Lemuel si ritrova catapultato su un'isola sconosciuta popolata da
lillipuziani (che poi sarebbero i piccolissimi abitanti di Lilliput da
cui nel tempo si è coniato l'aggettivo, ma questa è un' altra storia)
fermi praticamente all'età industriale. Gulliver diventa così una
personalità, non solo per le dimensioni, e si crogiola in questa
improvvisa popolarità.
Non saranno tutte rose e fiori però, Darcy scopre le sue bugie, il generale Edward,
che lo odia sin dal primo momento, ordisce complicate trame per
screditarlo e riconquistare il favore reale, soprattutto della
principessa, mentre le forze ostili del vicino regno si apprestano
all'attacco.
Il film sfrutta i primi due libri dell'opera di Swift, riadattandoli ad un gusto moderno e ad un target giovane.
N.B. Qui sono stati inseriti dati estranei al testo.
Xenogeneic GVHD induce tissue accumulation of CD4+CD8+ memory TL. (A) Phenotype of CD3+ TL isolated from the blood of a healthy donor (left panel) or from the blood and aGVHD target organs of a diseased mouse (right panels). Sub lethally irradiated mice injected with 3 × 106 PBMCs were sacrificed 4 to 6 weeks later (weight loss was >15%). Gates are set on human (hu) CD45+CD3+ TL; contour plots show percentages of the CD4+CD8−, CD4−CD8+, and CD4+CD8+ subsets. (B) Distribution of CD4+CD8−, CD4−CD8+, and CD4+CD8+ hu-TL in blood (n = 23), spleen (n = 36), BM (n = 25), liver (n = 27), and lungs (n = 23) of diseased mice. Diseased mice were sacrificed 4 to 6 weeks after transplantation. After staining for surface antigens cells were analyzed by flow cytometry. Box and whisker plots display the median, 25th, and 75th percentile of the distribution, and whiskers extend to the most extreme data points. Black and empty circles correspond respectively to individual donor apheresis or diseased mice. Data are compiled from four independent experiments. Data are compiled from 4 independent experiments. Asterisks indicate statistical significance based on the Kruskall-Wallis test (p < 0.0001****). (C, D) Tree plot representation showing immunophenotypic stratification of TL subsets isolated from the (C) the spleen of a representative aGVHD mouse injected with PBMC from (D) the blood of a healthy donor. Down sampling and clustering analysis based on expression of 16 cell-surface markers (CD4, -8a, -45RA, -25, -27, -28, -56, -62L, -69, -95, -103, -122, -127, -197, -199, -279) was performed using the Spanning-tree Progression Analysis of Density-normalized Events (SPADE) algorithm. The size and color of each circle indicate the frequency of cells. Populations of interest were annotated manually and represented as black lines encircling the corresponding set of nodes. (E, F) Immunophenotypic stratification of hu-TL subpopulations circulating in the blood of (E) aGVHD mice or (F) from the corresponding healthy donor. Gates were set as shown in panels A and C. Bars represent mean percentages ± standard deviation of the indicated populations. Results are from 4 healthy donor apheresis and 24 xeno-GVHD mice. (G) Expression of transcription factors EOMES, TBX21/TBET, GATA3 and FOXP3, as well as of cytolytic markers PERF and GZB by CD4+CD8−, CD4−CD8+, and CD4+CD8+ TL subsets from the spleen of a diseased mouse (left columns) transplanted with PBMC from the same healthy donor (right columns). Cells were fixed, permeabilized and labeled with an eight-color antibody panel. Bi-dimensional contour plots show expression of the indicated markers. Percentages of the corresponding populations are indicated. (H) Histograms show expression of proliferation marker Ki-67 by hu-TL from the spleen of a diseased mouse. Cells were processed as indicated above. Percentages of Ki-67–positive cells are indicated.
Jack Black è la punta di diamante di questa operazione, di restyling
forte del suo carisma rockettaro e della sua forte carica comica ormai
consolidata. Amanda Peet è la romantica controparte anche se la vera
eroina femminile è Emily Blunt nella parte della principessa di Lilliput. La sorpresa migliore è, però, Chris O'Dowd,
il perfido generale disposto a tutto per mantenere lo status quo e la
mano dell'amata Principessa. Il suo “cattivo” è stereotipato come pochi
altri e riesce a restituirci tutta una galleria di personaggi simili
prima di lui (ci auguriamo volontariamente).
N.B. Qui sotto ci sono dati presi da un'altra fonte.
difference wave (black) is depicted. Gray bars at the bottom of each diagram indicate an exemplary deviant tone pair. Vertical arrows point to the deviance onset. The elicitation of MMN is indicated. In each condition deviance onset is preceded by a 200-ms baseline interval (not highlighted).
La storia, seppur rivisitata, scorre senza cali di tensione. Soprattutto i racconti di Gulliver che farcisce la sua vita di aneddoti e cultura pop, indimenticabile il “sono io tuo padre!” di lucasiana memoria. Ma alla fine il vero protagonista è il film stesso. Il regista Rob Letterman si concentra infatti sulla grandeur del progetto, sull'enfatizzazione
del piccolo contro il grande e viceversa. Il cuore della pellicola è
tutto lì. Sarà perché Letterman è più o meno digiuno di
direzione attoriale, provenendo dall'animazione, sarà perché alcuni dei
protagonisti sembrano essere un po' in “gita al mare”, sarà soprattutto
perché il 3D è a dir poco scarso, ma questa è una
malattia piuttosto diffusa, alla fine quello che resta è la gioia di un
piccolo mondo popolato da formichine operose vestite come alla corte di
Versailles e questo può valere la pena.